Raw data:
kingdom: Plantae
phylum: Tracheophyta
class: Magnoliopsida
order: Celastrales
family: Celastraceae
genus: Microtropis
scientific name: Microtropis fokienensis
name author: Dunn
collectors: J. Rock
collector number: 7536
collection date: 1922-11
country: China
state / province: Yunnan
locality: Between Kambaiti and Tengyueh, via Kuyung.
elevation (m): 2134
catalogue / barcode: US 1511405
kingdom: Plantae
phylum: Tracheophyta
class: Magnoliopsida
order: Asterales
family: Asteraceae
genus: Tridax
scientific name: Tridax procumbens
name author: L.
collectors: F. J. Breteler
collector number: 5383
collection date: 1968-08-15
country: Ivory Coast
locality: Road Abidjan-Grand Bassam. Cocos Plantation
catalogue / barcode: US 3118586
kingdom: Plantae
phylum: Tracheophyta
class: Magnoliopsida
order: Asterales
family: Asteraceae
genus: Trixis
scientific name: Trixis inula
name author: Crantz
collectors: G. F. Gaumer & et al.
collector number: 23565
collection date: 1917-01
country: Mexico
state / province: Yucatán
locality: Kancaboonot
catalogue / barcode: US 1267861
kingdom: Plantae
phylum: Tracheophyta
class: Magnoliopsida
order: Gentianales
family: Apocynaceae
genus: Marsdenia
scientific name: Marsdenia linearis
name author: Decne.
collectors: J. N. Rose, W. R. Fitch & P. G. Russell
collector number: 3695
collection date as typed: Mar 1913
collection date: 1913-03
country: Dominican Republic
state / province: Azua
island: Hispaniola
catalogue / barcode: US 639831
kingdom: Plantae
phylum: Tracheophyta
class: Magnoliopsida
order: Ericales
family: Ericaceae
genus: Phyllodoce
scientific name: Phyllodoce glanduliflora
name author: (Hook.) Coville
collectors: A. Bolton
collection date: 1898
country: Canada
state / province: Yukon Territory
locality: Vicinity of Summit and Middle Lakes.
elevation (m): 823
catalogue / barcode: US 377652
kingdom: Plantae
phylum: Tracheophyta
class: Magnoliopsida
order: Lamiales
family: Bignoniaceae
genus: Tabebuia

== SET TASK ==
Copy out all of the data above line for line, with no changes.

== SOLVED PROBLEM ==
kingdom: Plantae
phylum: Tracheophyta
class: Magnoliopsida
order: Celastrales
family: Celastraceae
genus: Microtropis
scientific name: Microtropis fokienensis
name author: Dunn
collectors: J. Rock
collector number: 7536
collection date: 1922-11
country: China
state / province: Yunnan
locality: Between Kambaiti and Tengyueh, via Kuyung.
elevation (m): 2134
catalogue / barcode: US 1511405
kingdom: Plantae
phylum: Tracheophyta
class: Magnoliopsida
order: Asterales
family: Asteraceae
genus: Tridax
scientific name: Tridax procumbens
name author: L.
collectors: F. J. Breteler
collector number: 5383
collection date: 1968-08-15
country: Ivory Coast
locality: Road Abidjan-Grand Bassam. Cocos Plantation
catalogue / barcode: US 3118586
kingdom: Plantae
phylum: Tracheophyta
class: Magnoliopsida
order: Asterales
family: Asteraceae
genus: Trixis
scientific name: Trixis inula
name author: Crantz
collectors: G. F. Gaumer & et al.
collector number: 23565
collection date: 1917-01
country: Mexico
state / province: Yucatán
locality: Kancaboonot
catalogue / barcode: US 1267861
kingdom: Plantae
phylum: Tracheophyta
class: Magnoliopsida
order: Gentianales
family: Apocynaceae
genus: Marsdenia
scientific name: Marsdenia linearis
name author: Decne.
collectors: J. N. Rose, W. R. Fitch & P. G. Russell
collector number: 3695
collection date as typed: Mar 1913
collection date: 1913-03
country: Dominican Republic
state / province: Azua
island: Hispaniola
catalogue / barcode: US 639831
kingdom: Plantae
phylum: Tracheophyta
class: Magnoliopsida
order: Ericales
family: Ericaceae
genus: Phyllodoce
scientific name: Phyllodoce glanduliflora
name author: (Hook.) Coville
collectors: A. Bolton
collection date: 1898
country: Canada
state / province: Yukon Territory
locality: Vicinity of Summit and Middle Lakes.
elevation (m): 823
catalogue / barcode: US 377652
kingdom: Plantae
phylum: Tracheophyta
class: Magnoliopsida
order: Lamiales
family: Bignoniaceae
genus: Tabebuia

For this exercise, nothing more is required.